_Task brief:_ Write out every line of the material below, word for word.

[Extracted records]
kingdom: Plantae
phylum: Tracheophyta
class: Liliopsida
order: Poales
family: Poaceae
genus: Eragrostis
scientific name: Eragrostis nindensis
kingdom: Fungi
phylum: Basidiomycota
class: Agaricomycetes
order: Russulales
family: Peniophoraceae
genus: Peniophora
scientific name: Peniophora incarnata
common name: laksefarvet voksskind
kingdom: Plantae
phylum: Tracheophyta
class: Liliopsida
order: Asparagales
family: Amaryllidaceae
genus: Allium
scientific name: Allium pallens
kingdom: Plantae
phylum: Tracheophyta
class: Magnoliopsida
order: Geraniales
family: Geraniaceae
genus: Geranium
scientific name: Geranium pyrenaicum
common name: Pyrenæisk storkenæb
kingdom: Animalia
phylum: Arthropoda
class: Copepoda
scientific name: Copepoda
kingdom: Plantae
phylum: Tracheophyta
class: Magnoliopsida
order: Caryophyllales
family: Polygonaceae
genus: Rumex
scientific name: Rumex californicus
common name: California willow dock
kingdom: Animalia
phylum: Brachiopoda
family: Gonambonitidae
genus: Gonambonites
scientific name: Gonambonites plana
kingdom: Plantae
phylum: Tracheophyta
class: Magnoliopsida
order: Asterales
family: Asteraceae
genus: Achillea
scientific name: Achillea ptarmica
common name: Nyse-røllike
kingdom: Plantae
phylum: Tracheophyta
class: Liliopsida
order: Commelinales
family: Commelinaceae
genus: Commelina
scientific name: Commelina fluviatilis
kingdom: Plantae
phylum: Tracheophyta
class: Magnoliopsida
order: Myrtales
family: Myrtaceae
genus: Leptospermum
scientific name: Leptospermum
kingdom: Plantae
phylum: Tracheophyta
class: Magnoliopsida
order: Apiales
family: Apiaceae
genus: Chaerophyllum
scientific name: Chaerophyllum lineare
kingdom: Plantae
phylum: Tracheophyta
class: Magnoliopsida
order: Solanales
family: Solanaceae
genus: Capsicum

_Problem solution:_
kingdom: Plantae
phylum: Tracheophyta
class: Liliopsida
order: Poales
family: Poaceae
genus: Eragrostis
scientific name: Eragrostis nindensis
kingdom: Fungi
phylum: Basidiomycota
class: Agaricomycetes
order: Russulales
family: Peniophoraceae
genus: Peniophora
scientific name: Peniophora incarnata
common name: laksefarvet voksskind
kingdom: Plantae
phylum: Tracheophyta
class: Liliopsida
order: Asparagales
family: Amaryllidaceae
genus: Allium
scientific name: Allium pallens
kingdom: Plantae
phylum: Tracheophyta
class: Magnoliopsida
order: Geraniales
family: Geraniaceae
genus: Geranium
scientific name: Geranium pyrenaicum
common name: Pyrenæisk storkenæb
kingdom: Animalia
phylum: Arthropoda
class: Copepoda
scientific name: Copepoda
kingdom: Plantae
phylum: Tracheophyta
class: Magnoliopsida
order: Caryophyllales
family: Polygonaceae
genus: Rumex
scientific name: Rumex californicus
common name: California willow dock
kingdom: Animalia
phylum: Brachiopoda
family: Gonambonitidae
genus: Gonambonites
scientific name: Gonambonites plana
kingdom: Plantae
phylum: Tracheophyta
class: Magnoliopsida
order: Asterales
family: Asteraceae
genus: Achillea
scientific name: Achillea ptarmica
common name: Nyse-røllike
kingdom: Plantae
phylum: Tracheophyta
class: Liliopsida
order: Commelinales
family: Commelinaceae
genus: Commelina
scientific name: Commelina fluviatilis
kingdom: Plantae
phylum: Tracheophyta
class: Magnoliopsida
order: Myrtales
family: Myrtaceae
genus: Leptospermum
scientific name: Leptospermum
kingdom: Plantae
phylum: Tracheophyta
class: Magnoliopsida
order: Apiales
family: Apiaceae
genus: Chaerophyllum
scientific name: Chaerophyllum lineare
kingdom: Plantae
phylum: Tracheophyta
class: Magnoliopsida
order: Solanales
family: Solanaceae
genus: Capsicum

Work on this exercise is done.